I don’t want to separate. Don’t want to run in different directions.
Don’t want to survive this hunt alone even if survival alone would be easier.
The space beside him has become necessary in ways that have nothing to do with tactics.
EIGHTEEN
SOREIA
The dream comes that night.
Not death this time. Not the usual visions of endings and silence.
I wake gasping, the Anchor crackling at my fingertips, reaching for a threat that isn’t there.
Kaster crouches beside me. Close. His hand hovers near my shoulder—not touching, but ready.
“Nightmare?”
“Different.” I force my breathing to slow. Force the magic to subside. “Not warning. Pressure.”
“Pressure toward what?”
I don’t answer. Don’t know how to explain the sensation of being pushed toward a cliff I can’t see.
His hand lands on my shoulder. Brief. Steadying.
The contact sends heat racing through my nervous system. Not sexual. Not exactly. More like recognition—my body acknowledging his presence as significant in ways my mind hasn’t fully processed.
“The dreams are changing.” I say it quietly, a confession meant for darkness. “They used to show me death. Now they show me...” I trail off.
“Show you what?”
You. The word almost escapes. I catch it at the last moment.
“An ending I don’t understand yet.”
He accepts this without pressing further. His hand remains on my shoulder a moment longer—steadying, stabilizing—before withdrawing.
“Sleep. I’ll watch.”
“You watched last night.”
“And I’ll watch tonight. And tomorrow.” His eyes gleam in the darkness, reflecting light that shouldn’t exist. “Until the dreams show you their meaning, I’ll make sure nothing interrupts them.”
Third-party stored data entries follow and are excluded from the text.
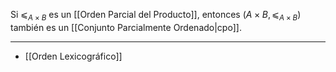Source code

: Si $⩽_{A×B}$ es un [[Orden Parcial del Producto]], entonces $(A×B,⩽_{A×B})$ también es un [[Conjunto Parcialmente Ordenado|cpo]].

***
- [[Orden Lexicográfico]]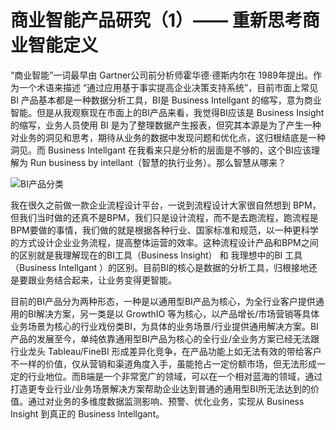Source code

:# 商业智能产品研究（1）—— 重新思考商业智能定义

“商业智能”一词最早由 Gartner公司前分析师霍华德·德斯内尔在 1989年提出。作为一个术语来描述 “通过应用基于事实提高企业决策支持系统”，目前市面上常见 BI 产品基本都是一种数据分析工具，BI是 Business Intellgant 的缩写，意为商业智能。但是从我观察现在市面上的BI产品来看，我觉得BI应该是 Business Insight 的缩写，业务人员使用 BI 是为了整理数据产生报表，但究其本源是为了产生一种对业务的洞见和思考，期待从业务的数据中发现问题和优化点，这归根结底是一种洞见。而 Business Intellgant 在我看来只是分析的层面是不够的，这个BI应该理解为 Run business by intellant（智慧的执行业务）。那么智慧从哪来？

![BI产品分类](http://note.youdao.com/yws/res/23738/WEBRESOURCE75d2cd8ab073d6f17aeda6353f8cb59c)

我在很久之前做一款企业流程设计平台，一说到流程设计大家很自然想到 BPM，但我们当时做的还真不是BPM，我们只是设计流程，而不是去跑流程，跑流程是BPM要做的事情，我们做的就是根据各种行业、国家标准和规范，以一种更科学的方式设计企业业务流程，提高整体运营的效率。这种流程设计产品和BPM之间的区别就是我理解现在的BI工具（Business Insight） 和 我理想中的BI 工具 （Business Intellgant ）的区别。目前BI的核心是数据的分析工具，归根接地还是要跟业务结合起来，让业务变得更智能。

目前的BI产品分为两种形态，一种是以通用型BI产品为核心，为全行业客户提供通用的BI解决方案，另一类是以 GrowthIO 等为核心，以产品增长/市场营销等具体业务场景为核心的行业戏份类BI，为具体的业务场景/行业提供通用解决方案。BI产品的发展至今，单纯依靠通用型BI产品为核心的全行业/全业务方案已经无法跟行业龙头 Tableau/FineBI 形成差异化竞争，在产品功能上如无法有效的带给客户不一样的价值，仅从营销和渠道角度入手，虽能抢占一定份额市场，但无法形成一定的行业地位。而B端是一个非常宽广的领域，可以在一个相对蓝海的领域，通过打造更专业行业/业务场景解决方案帮助企业达到普通的通用型BI所无法达到的价值。通过对业务的多维度数据监测影响、预警、优化业务，实现从 Business Insight 到真正的 Business Intellgant。
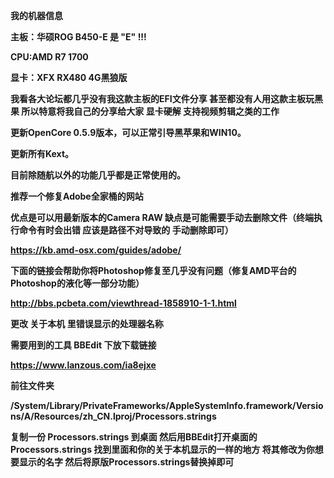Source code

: <b>我的机器信息<b>
  
<p>主板：华硕ROG B450-E           是  "E"  !!!

<p>CPU:AMD R7 1700

<p>显卡：XFX RX480 4G黑狼版

<p>我看各大论坛都几乎没有我这款主板的EFI文件分享 甚至都没有人用这款主板玩黑果 所以特意将我自己的分享给大家
显卡硬解  支持视频剪辑之类的工作


<p>更新OpenCore 0.5.9版本，可以正常引导黑苹果和WIN10。

<p>更新所有Kext。

目前除随航以外的功能几乎都是正常使用的。


<b>推荐一个修复Adobe全家桶的网站<b>
  

优点是可以用最新版本的Camera RAW 缺点是可能需要手动去删除文件（终端执行命令有时会出错 应该是路径不对导致的 手动删除即可）

https://kb.amd-osx.com/guides/adobe/

下面的链接会帮助你将Photoshop修复至几乎没有问题（修复AMD平台的Photoshop的液化等一部分功能）

http://bbs.pcbeta.com/viewthread-1858910-1-1.html



<b>更改 关于本机 里错误显示的处理器名称<b>
  

需要用到的工具 BBEdit  下放下载链接

https://www.lanzous.com/ia8ejxe

前往文件夹

/System/Library/PrivateFrameworks/AppleSystemInfo.framework/Versions/A/Resources/zh_CN.lproj/Processors.strings

复制一份  Processors.strings  到桌面  然后用BBEdit打开桌面的Processors.strings 找到里面和你的关于本机显示的一样的地方 将其修改为你想要显示的名字 然后将原版Processors.strings替换掉即可
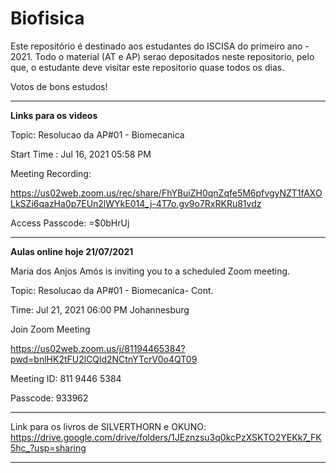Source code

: # Biofisica

Este repositório é destinado aos estudantes do ISCISA do primeiro ano - 2021. Todo o material (AT e AP) serao depositados neste repositorio, pelo que, o estudante deve visitar este repositorio quase todos os dias. 

Votos de bons estudos!

-------------------------------------------------------------------------------------------------------------------------------
**Links para os videos**

Topic: Resolucao da AP#01 - Biomecanica

Start Time : Jul 16, 2021 05:58 PM

Meeting Recording:

https://us02web.zoom.us/rec/share/FhYBuiZH0qnZqfe5M6pfvgyNZT1fAXOLkSZi6qazHa0p7EUn2lWYkE014_j-4T7o.gv9o7RxRKRu81vdz

Access Passcode: =$0bHrUj


------------------------------------------------------------------------------------------------------------------------------


**Aulas online hoje 21/07/2021**



Maria dos Anjos Amós is inviting you to a scheduled Zoom meeting.

Topic: Resolucao da AP#01 - Biomecanica- Cont.

Time: Jul 21, 2021 06:00 PM Johannesburg

Join Zoom Meeting

https://us02web.zoom.us/j/81194465384?pwd=bnlHK2tFU2lCQld2NCtnYTcrV0o4QT09

Meeting ID: 811 9446 5384

Passcode: 933962









----------------------------------------------------------------------------------------------------------------------------------

Link para os livros de SILVERTHORN e OKUNO: https://drive.google.com/drive/folders/1JEznzsu3q0kcPzXSKTO2YEKk7_FK5hc_?usp=sharing

------------------------------------------------------------------------------------------------------------------------------------
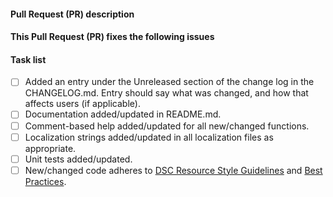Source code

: <!--
    Thanks for submitting a Pull Request (PR) to this project.
    Your contribution to this project is greatly appreciated!

    Please make sure the PR title is short but a descriptive summary of the PR,
    e.g "Add common test to test the length of the relative file path".

    You may remove this comment block, and the other comment blocks,
    but please keep the headers and the task list.
-->
#### Pull Request (PR) description
<!--
    Replace this comment block with a description of your PR.
-->

#### This Pull Request (PR) fixes the following issues
<!--
    Replace this comment block with the list of issues or n/a.
    Use format:
    - Fixes #123
    - Fixes #124
-->

#### Task list
<!--
    To aid community reviewers in reviewing and merging your PR, please take
    the time to run through the below checklist and make sure your PR has
    everything updated as required.

    Change to [x] for each task in the task list that applies to your pull
    request (PR). For those task that don't apply to you pull request (PR),
    leave those as is.
-->
- [ ] Added an entry under the Unreleased section of the change log in the CHANGELOG.md.
      Entry should say what was changed, and how that affects users (if applicable).
- [ ] Documentation added/updated in README.md.
- [ ] Comment-based help added/updated for all new/changed functions.
- [ ] Localization strings added/updated in all localization files as appropriate.
- [ ] Unit tests added/updated.
- [ ] New/changed code adheres to [DSC Resource Style Guidelines](https://github.com/PowerShell/DscResources/blob/master/StyleGuidelines.md) and [Best Practices](https://github.com/PowerShell/DscResources/blob/master/BestPractices.md).
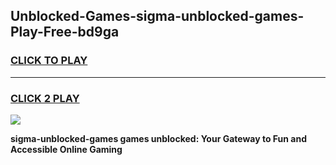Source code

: 
## Unblocked-Games-sigma-unblocked-games-Play-Free-bd9ga
<h3>
<a href="https://premium76.site?title=sigma-unblocked-games&ref=23A">CLICK TO PLAY</a></h3>
<hr>

<h3>
<a href="https://premium76.site?title=sigma-unblocked-games&ref=23A">CLICK 2 PLAY</a>
  
</h3>

<a href="https://premium76.site?title=sigma-unblocked-games&ref=23A"><img src="https://clearcache.store/games.png"></a>


**sigma-unblocked-games games unblocked: Your Gateway to Fun and Accessible Online Gaming**
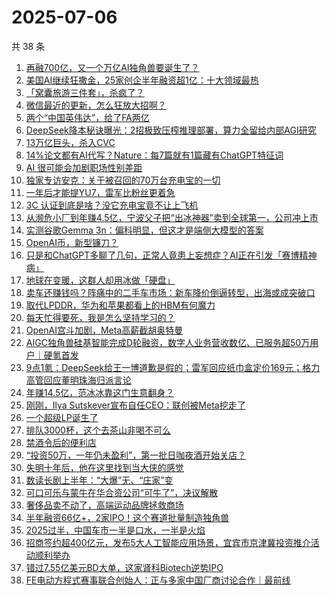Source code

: # 2025-07-06

共 38 条

<!-- BEGIN 36KR -->
<!-- 最后更新时间 2025-07-06 10:24:47 +0800 -->
1. [再融700亿，又一个万亿AI独角兽要诞生了？](https://36kr.com/p/3365493409662977)
1. [美国AI继续狂撒金，25家创企半年融资超1亿：十大领域最热](https://36kr.com/p/3365458477434628)
1. [「窝囊旅游三件套」，杀疯了？](https://36kr.com/p/3365516141610755)
1. [微信最近的更新，怎么狂放大招啊？](https://36kr.com/p/3365453888030466)
1. [两个“中国英伟达”，给了FA两亿](https://36kr.com/p/3365461204846600)
1. [DeepSeek降本秘诀曝光：2招极致压榨推理部署，算力全留给内部AGI研究](https://36kr.com/p/3365449318172675)
1. [13万亿巨头，杀入CVC](https://36kr.com/p/3365405404973064)
1. [14%论文都有AI代写？Nature：每7篇就有1篇藏有ChatGPT特征词](https://36kr.com/p/3365451633559559)
1. [AI 很可能会加剧职场性别差距](https://36kr.com/p/3323565394553094)
1. [独家专访安克：关于被召回的70万台充电宝的一切](https://36kr.com/p/3365435892680709)
1. [一年后才能提YU7，雷军比粉丝更着急](https://36kr.com/p/3365729318389767)
1. [3C 认证到底是啥？没它充电宝竟不让上飞机](https://36kr.com/p/3366180495460098)
1. [从濒危小厂到年赚4.5亿，宁波父子把“出冰神器”卖到全球第一，公司冲上市](https://36kr.com/p/3366074786170624)
1. [实测谷歌Gemma 3n：偏科明显，但这才是端侧大模型的答案](https://36kr.com/p/3365976058402944)
1. [OpenAI币，新型镰刀？](https://36kr.com/p/3365743888243072)
1. [只是和ChatGPT多聊了几句，正常人竟患上妄想症？AI正在引发「赛博精神病」](https://36kr.com/p/3361432782817028)
1. [地球在变暖，这群人却用冰做「硬盘」](https://36kr.com/p/3365777232594953)
1. [卖车还赚钱吗？阵痛中的二手车市场：新车降价倒逼转型，出海或成突破口](https://36kr.com/p/3365884717434624)
1. [取代LPDDR，华为和苹果都看上的HBM有何魔力](https://36kr.com/p/3365872192243719)
1. [每天忙得要死，我是怎么坚持学习的？](https://36kr.com/p/3332052883827206)
1. [OpenAI宫斗加剧，Meta高薪截胡奥特曼](https://36kr.com/p/3364529325770755)
1. [AIGC独角兽硅基智能完成D轮融资，数字人业务营收数亿、已服务超50万用户｜硬氪首发](https://36kr.com/p/3362675516901129)
1. [9点1氪：DeepSeek给王一博道歉是假的；雷军回应纸巾盒定价169元；格力高管回应董明珠海归派言论](https://36kr.com/p/3365353934686208)
1. [年赚14.5亿，范冰冰靠这门生意翻身？](https://36kr.com/p/3364813000017926)
1. [刚刚，Ilya Sutskever宣布自任CEO：联创被Meta挖走了](https://36kr.com/p/3363899891287809)
1. [一个超级LP诞生了](https://36kr.com/p/3364603935262469)
1. [排队3000杯，这个去茶山非喝不可么](https://36kr.com/p/3364088814508166)
1. [禁酒令后的便利店](https://36kr.com/p/3364634890913544)
1. [“投资50万，一年仍未盈利”，第一批日咖夜酒开始关店？](https://36kr.com/p/3365388686919429)
1. [失明十年后，他在这里找到当大侠的感觉](https://36kr.com/p/3364596316538625)
1. [数读长剧上半年：“大爆”无、“庄家”变](https://36kr.com/p/3364681721218818)
1. [可口可乐与蒙牛在华合资公司“可牛了”，决议解散](https://36kr.com/p/3364613247567876)
1. [奢侈品卖不动了，高端运动品牌拯救商场](https://36kr.com/p/3364684469192449)
1. [半年融资66亿+，2家IPO！这个赛道批量制造独角兽](https://36kr.com/p/3365305446221831)
1. [2025过半，中国车市一半是口水，一半是火焰](https://36kr.com/p/3364818860181250)
1. [招商签约超400亿元，发布5大人工智能应用场景，宜宾市京津冀投资推介活动顺利举办](https://36kr.com/p/3365403276920837)
1. [错过7.55亿美元BD大单，这家肾科Biotech逆势IPO](https://36kr.com/p/3365305576638465)
1. [FE电动方程式赛事联合创始人：正与多家中国厂商讨论合作｜最前线](https://36kr.com/p/3350068883579266)
<!-- END 36KR -->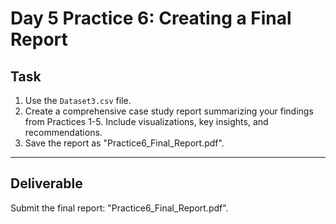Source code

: # Day 5 Practice 6: Creating a Final Report

## Task
1. Use the `Dataset3.csv` file.
2. Create a comprehensive case study report summarizing your findings from Practices 1-5. Include visualizations, key insights, and recommendations.
3. Save the report as "Practice6_Final_Report.pdf".

---

## Deliverable
Submit the final report: "Practice6_Final_Report.pdf".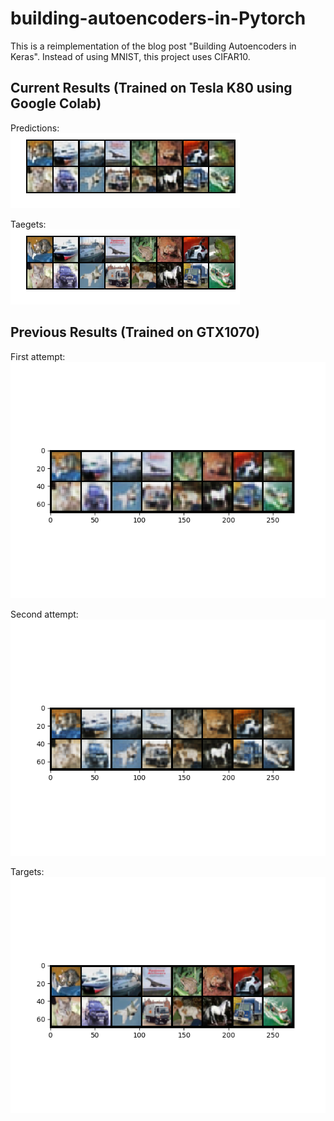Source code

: # building-autoencoders-in-Pytorch
This is a reimplementation of the blog post "Building Autoencoders in Keras". Instead of using MNIST, this project uses CIFAR10.

## Current Results (Trained on Tesla K80 using Google Colab)
Predictions:  
![decode](/weights/colab_predictions.png)

Taegets:  
![target](/weights/colab_tar.png)

## Previous Results (Trained on GTX1070)
First attempt:  
![decode](/weights/decoded_img.png)

Second attempt: 
![decode](/weights/decoded_img2.png)

Targets:  
![decode](/weights/target.png)
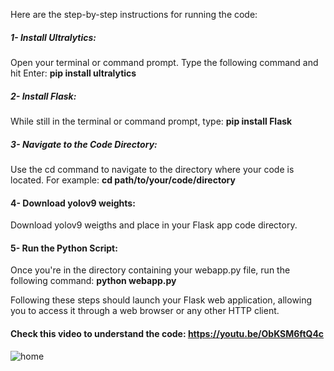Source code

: Here are the step-by-step instructions for running the code:

##### 1- Install Ultralytics:
Open your terminal or command prompt.
Type the following command and hit Enter:
<b>pip install ultralytics</b>

##### 2- Install Flask:
While still in the terminal or command prompt, type:
<b>pip install Flask </b>

##### 3- Navigate to the Code Directory:
Use the cd command to navigate to the directory where your code is located. For example:
<b>cd path/to/your/code/directory </b>

#### 4- Download yolov9 weights:
Download yolov9 weigths and place in your Flask app code directory.

#### 5- Run the Python Script:
Once you're in the directory containing your webapp.py file, run the following command:
<b>python webapp.py </b>

Following these steps should launch your Flask web application, allowing you to access it through a web browser or any other HTTP client.

#### Check this video to understand the code: https://youtu.be/ObKSM6ftQ4c

![home](https://github.com/AarohiSingla/Object-Detection-Web-Application-with-Flask-and-YOLOv9/assets/60029146/d1c5eb0f-3b62-41a1-8305-bd76005e0cd9)
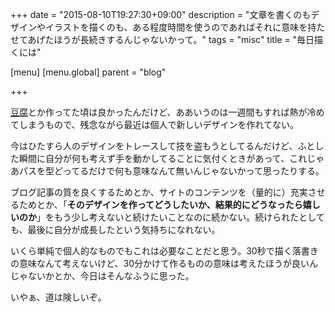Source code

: +++
date = "2015-08-10T19:27:30+09:00"
description = "文章を書くのもデザインやイラストを描くのも、ある程度時間を使うのであればそれに意味を持たせてあげたほうが長続きするんじゃないかって。"
tags = "misc"
title = "毎日描くには"

[menu]
  [menu.global]
    parent = "blog"

+++

[豆腐](/blog/cool-tofu/)とか作ってた頃は良かったんだけど、ああいうのは一週間もすれば熱が冷めてしまうもので、残念ながら最近は個人で新しいデザインを作れてない。

今はひたすら人のデザインをトレースして技を盗もうとしてるんだけど、ふとした瞬間に自分が何も考えず手を動かしてることに気付くときがあって、これじゃあパスを型どってるだけで何も意味なんて無いんじゃないかって思ったりする。

ブログ記事の質を良くするためとか、サイトのコンテンツを（量的に）充実させるためとか、「**そのデザインを作ってどうしたいか、結果的にどうなったら嬉しいのか**」をもう少し考えないと続けたいことなのに続かない。続けられたとしても、最後に自分が成長したという気持ちになれない。

いくら単純で個人的なものでもこれは必要なことだと思う。30秒で描く落書きの意味なんて考えないけど、30分かけて作るものの意味は考えたほうが良いんじゃないかとか、今日はそんなふうに思った。

いやぁ、道は険しいぞ。
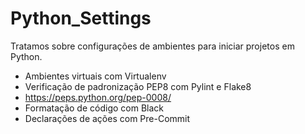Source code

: # Python_Settings

Tratamos sobre configurações de ambientes para iniciar projetos em Python.
  - Ambientes virtuais com Virtualenv
  - Verificação de padronização PEP8 com Pylint e Flake8
  - https://peps.python.org/pep-0008/
  - Formatação de código com Black
  - Declarações de ações com Pre-Commit
  
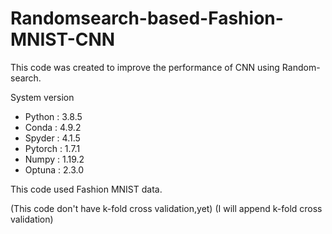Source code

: Randomsearch-based-Fashion-MNIST-CNN
======================================

This code was created to improve the performance of CNN using Random-search.

System version
* Python : 3.8.5  
* Conda : 4.9.2   
* Spyder : 4.1.5   
* Pytorch : 1.7.1   
* Numpy : 1.19.2   
* Optuna : 2.3.0

This code used Fashion MNIST data.

(This code don't have k-fold cross validation,yet)
(I will append k-fold cross validation)
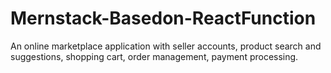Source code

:# Mernstack-Basedon-ReactFunction
An online marketplace application with seller accounts, product search and suggestions, shopping cart, order management, payment processing.
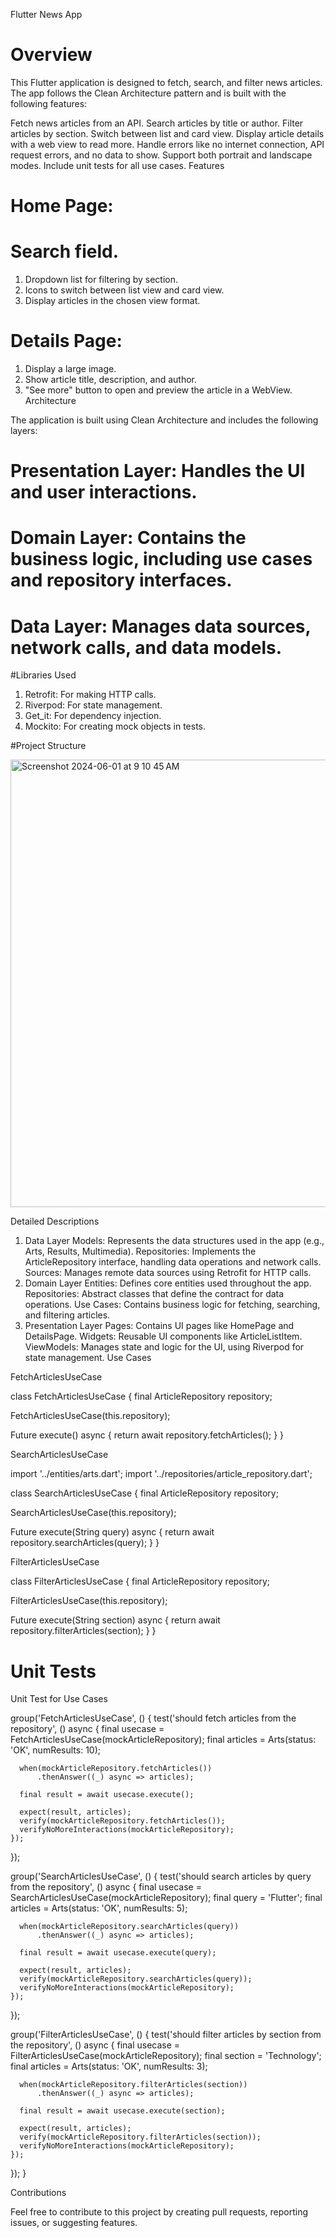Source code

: Flutter News App

# Overview

This Flutter application is designed to fetch, search, and filter news articles. The app follows the Clean Architecture pattern and is built with the following features:

Fetch news articles from an API.
Search articles by title or author.
Filter articles by section.
Switch between list and card view.
Display article details with a web view to read more.
Handle errors like no internet connection, API request errors, and no data to show.
Support both portrait and landscape modes.
Include unit tests for all use cases.
Features

# Home Page:

# Search field.

1) Dropdown list for filtering by section.
2) Icons to switch between list view and card view.
3) Display articles in the chosen view format.
   
# Details Page:

1) Display a large image.
2) Show article title, description, and author.
3) "See more" button to open and preview the article in a WebView.
Architecture

The application is built using Clean Architecture and includes the following layers:

# Presentation Layer: Handles the UI and user interactions.
# Domain Layer: Contains the business logic, including use cases and repository interfaces.
# Data Layer: Manages data sources, network calls, and data models.

#Libraries Used

1) Retrofit: For making HTTP calls.
2) Riverpod: For state management.
3) Get_it: For dependency injection.
4) Mockito: For creating mock objects in tests.


#Project Structure

<img width="716" alt="Screenshot 2024-06-01 at 9 10 45 AM" src="https://github.com/Salahaddin-Mo7h/NY-Times-App/assets/103589726/6b493dc2-1b09-4ca7-81a0-431b04c3ca96">

Detailed Descriptions

1. Data Layer
Models: Represents the data structures used in the app (e.g., Arts, Results, Multimedia).
Repositories: Implements the ArticleRepository interface, handling data operations and network calls.
Sources: Manages remote data sources using Retrofit for HTTP calls.
2. Domain Layer
Entities: Defines core entities used throughout the app.
Repositories: Abstract classes that define the contract for data operations.
Use Cases: Contains business logic for fetching, searching, and filtering articles.
3. Presentation Layer
Pages: Contains UI pages like HomePage and DetailsPage.
Widgets: Reusable UI components like ArticleListItem.
ViewModels: Manages state and logic for the UI, using Riverpod for state management.
Use Cases

FetchArticlesUseCase

class FetchArticlesUseCase {
  final ArticleRepository repository;

  FetchArticlesUseCase(this.repository);

  Future<Arts> execute() async {
    return await repository.fetchArticles();
  }
}

SearchArticlesUseCase

import '../entities/arts.dart';
import '../repositories/article_repository.dart';

class SearchArticlesUseCase {
  final ArticleRepository repository;

  SearchArticlesUseCase(this.repository);

  Future<Arts> execute(String query) async {
    return await repository.searchArticles(query);
  }
}

FilterArticlesUseCase

class FilterArticlesUseCase {
  final ArticleRepository repository;

  FilterArticlesUseCase(this.repository);

  Future<Arts> execute(String section) async {
    return await repository.filterArticles(section);
  }
}

# Unit Tests

Unit Test for Use Cases

  group('FetchArticlesUseCase', () {
    test('should fetch articles from the repository', () async {
      final usecase = FetchArticlesUseCase(mockArticleRepository);
      final articles = Arts(status: 'OK', numResults: 10);

      when(mockArticleRepository.fetchArticles())
          .thenAnswer((_) async => articles);

      final result = await usecase.execute();

      expect(result, articles);
      verify(mockArticleRepository.fetchArticles());
      verifyNoMoreInteractions(mockArticleRepository);
    });
  });

  group('SearchArticlesUseCase', () {
    test('should search articles by query from the repository', () async {
      final usecase = SearchArticlesUseCase(mockArticleRepository);
      final query = 'Flutter';
      final articles = Arts(status: 'OK', numResults: 5);

      when(mockArticleRepository.searchArticles(query))
          .thenAnswer((_) async => articles);

      final result = await usecase.execute(query);

      expect(result, articles);
      verify(mockArticleRepository.searchArticles(query));
      verifyNoMoreInteractions(mockArticleRepository);
    });
  });

  group('FilterArticlesUseCase', () {
    test('should filter articles by section from the repository', () async {
      final usecase = FilterArticlesUseCase(mockArticleRepository);
      final section = 'Technology';
      final articles = Arts(status: 'OK', numResults: 3);

      when(mockArticleRepository.filterArticles(section))
          .thenAnswer((_) async => articles);

      final result = await usecase.execute(section);

      expect(result, articles);
      verify(mockArticleRepository.filterArticles(section));
      verifyNoMoreInteractions(mockArticleRepository);
    });
  });
}

Contributions

Feel free to contribute to this project by creating pull requests, reporting issues, or suggesting features.
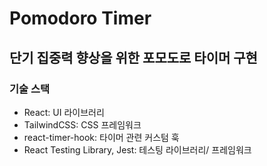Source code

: # Pomodoro Timer

## 단기 집중력 향상을 위한 포모도로 타이머 구현

### 기술 스택

- React: UI 라이브러리
- TailwindCSS: CSS 프레임워크
- react-timer-hook: 타이머 관련 커스텀 훅
- React Testing Library, Jest: 테스팅 라이브러리/ 프레임워크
The declaration shouldn’t comfort me. Shouldn’t make the pressure behind my eyes ease slightly.
It does anyway.
I close my eyes and let the darkness take me.
Dawn arrives gray and cold,ice groaning its greeting to another day of dissolution.
We move before full light. The terrain ahead shows more evidence of the freeze’s collapse—crevasses splitting the landscape, old structures scattered like toys, the remnants of a world that existed before the ice swallowed it whole.